Dışişleri Bakanı ve Başbakan Yardımcısı Abdullah Gül, Türkiye gibi Müslüman ve büyük bir ülkenin AB'ye katılımının söz konusu olduğunu, dolayısıyla dünyada bu konu üzerindeki tartışmaları normal görmek gerektiğini söyledi.
Gül, AK Parti İl Başkanlığı'nda düzenlenen "AB Sürecinde Dış Politikamız" adlı konferansta soruları yanıtladı.
Türkiye'nin AB'ye katılımının hem AB hem Türkiye hem de tüm dünya için büyük bir olay olarak niteleyen Gül, 10 yeni üyenin birliğe katılımı sırasında bu kadar tartışma olmadığını, ancak Türkiye'nin üyeliği söz konusu olduğunda bütün dünyanın bunu konuştuğunu belirtti.
Abdullah Gül, AB ülkelerinin yarısının zaten Türkiye'yi kuvvetle desteklediğini, diğer yarısının da rapora göre karar vereceklerini dile getirdiklerine işaret ederek, Komisyon'un Türkiye ile müzakerelere başlama tavsiyesinin, bu ülkelerin de Türkiye'ye destek vereceklerini gösterdiğini ifade etti.

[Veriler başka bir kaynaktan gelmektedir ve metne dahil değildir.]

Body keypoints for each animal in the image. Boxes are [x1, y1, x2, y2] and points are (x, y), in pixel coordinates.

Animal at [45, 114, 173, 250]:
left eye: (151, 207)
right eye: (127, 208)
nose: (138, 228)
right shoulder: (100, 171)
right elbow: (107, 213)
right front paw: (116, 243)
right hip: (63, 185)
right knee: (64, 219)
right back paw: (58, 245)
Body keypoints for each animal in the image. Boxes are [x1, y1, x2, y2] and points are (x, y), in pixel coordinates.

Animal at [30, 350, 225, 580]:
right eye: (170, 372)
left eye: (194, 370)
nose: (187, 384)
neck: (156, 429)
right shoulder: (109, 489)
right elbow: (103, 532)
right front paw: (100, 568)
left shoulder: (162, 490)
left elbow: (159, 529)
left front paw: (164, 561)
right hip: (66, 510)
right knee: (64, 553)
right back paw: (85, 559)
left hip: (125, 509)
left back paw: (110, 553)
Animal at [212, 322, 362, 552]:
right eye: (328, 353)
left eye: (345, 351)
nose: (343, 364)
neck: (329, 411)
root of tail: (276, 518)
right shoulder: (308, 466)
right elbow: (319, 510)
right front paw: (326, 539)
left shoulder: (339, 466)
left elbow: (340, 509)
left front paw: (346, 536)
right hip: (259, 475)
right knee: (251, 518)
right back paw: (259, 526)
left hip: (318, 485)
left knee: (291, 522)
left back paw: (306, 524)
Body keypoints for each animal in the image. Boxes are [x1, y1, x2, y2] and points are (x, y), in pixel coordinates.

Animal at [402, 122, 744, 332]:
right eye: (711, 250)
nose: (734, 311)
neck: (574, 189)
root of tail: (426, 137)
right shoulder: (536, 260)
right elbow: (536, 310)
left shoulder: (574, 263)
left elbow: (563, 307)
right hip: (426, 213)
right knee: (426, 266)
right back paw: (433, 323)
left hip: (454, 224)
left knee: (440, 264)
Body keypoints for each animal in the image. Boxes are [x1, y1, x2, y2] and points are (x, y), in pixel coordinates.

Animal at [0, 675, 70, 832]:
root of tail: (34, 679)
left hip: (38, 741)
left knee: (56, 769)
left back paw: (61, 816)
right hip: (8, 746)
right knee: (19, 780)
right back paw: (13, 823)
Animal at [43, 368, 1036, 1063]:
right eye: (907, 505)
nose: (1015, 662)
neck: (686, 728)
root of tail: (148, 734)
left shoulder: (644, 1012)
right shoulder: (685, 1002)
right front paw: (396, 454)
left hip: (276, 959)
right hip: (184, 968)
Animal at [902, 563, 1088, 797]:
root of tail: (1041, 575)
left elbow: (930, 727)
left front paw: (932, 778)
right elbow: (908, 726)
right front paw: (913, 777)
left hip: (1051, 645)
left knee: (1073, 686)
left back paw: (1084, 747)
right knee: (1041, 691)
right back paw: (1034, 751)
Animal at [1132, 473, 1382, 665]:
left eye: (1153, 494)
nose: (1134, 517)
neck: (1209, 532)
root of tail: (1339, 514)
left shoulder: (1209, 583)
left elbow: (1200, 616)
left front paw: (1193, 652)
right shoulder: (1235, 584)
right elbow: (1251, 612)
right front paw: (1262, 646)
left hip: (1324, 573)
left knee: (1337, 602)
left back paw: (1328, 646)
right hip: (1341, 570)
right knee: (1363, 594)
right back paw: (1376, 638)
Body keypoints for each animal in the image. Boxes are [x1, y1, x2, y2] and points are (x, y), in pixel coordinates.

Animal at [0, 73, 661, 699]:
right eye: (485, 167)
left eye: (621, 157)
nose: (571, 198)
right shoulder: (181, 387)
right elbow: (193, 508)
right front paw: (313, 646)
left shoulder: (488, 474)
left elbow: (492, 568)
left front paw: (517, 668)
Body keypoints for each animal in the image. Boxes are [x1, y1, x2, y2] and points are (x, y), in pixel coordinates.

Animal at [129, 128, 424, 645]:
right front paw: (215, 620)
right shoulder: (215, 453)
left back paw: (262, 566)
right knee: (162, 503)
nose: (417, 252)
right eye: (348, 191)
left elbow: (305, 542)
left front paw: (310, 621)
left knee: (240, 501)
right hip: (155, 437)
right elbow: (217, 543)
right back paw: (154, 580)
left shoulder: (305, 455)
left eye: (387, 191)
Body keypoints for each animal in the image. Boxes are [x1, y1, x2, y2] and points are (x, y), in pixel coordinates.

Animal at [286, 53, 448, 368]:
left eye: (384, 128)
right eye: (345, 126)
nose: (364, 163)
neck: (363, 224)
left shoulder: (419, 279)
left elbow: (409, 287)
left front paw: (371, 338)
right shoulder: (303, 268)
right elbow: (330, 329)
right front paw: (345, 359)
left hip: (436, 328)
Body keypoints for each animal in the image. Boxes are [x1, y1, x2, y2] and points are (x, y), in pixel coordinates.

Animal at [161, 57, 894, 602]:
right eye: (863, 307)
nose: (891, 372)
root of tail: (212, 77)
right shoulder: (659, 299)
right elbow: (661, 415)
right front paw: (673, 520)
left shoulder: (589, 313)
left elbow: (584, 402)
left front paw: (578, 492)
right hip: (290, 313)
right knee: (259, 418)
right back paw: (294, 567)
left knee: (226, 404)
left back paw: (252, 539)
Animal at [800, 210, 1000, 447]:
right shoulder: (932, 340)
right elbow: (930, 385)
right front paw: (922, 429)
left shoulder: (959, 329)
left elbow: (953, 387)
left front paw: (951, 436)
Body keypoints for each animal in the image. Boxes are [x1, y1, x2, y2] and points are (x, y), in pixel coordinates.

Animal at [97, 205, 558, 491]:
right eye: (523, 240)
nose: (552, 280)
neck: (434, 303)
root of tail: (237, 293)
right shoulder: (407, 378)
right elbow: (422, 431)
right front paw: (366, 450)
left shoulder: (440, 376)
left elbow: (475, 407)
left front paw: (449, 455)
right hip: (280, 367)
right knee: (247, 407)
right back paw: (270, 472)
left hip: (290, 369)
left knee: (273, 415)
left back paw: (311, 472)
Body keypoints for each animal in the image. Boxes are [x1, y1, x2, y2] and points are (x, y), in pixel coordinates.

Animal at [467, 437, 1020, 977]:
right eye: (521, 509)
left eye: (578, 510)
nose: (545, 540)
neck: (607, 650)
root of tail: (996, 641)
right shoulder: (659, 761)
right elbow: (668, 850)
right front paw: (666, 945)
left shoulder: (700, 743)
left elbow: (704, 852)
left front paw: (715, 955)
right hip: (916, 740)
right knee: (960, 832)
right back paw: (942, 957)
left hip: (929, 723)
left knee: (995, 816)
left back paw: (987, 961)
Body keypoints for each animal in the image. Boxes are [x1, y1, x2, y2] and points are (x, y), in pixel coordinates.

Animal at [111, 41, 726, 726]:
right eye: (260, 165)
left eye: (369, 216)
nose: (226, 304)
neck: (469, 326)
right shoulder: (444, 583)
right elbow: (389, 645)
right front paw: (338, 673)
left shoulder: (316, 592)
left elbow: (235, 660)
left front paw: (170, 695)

Gül, AB'nin demokrasi, insan hakları standartları ve serbest piyasa ekonomisi değerleri üzerine kurulu olduğunu, Türkiye'nin birliğe girmesiyle, bir Müslüman toplumun kendi kimliğini reddetmeyerek bu değerleri paylaşabileceğinin kanıtlanmasının tüm dünyaya vereceği işaretin çok önemli olduğunu kaydetti.
Avrupa Konseyi'nin değerlerinin Türkiye'ye hiç yabancı olmadığını, Türkiye'nin bu değerlere verdiği önemden dolayı AB ile birlikte olduğunu vurgulayan Gül, konuşmasında AB Komisyonu'nun dün yayımladığı İlerleme Raporu'nu da yorumladı.
Raporda bazı iyileştirilmesi gereken konular olduğunu, bunlarla ilgili çalışmalar yapacaklarını yineleyen Gül, bir soru üzerine, serbest dolaşıma geçici kısıtlama getirilmesinin olabileceğini, ancak daimi kısıtlamanın AB'nin hukukuna, ruhuna aykırı olduğunu belirtti.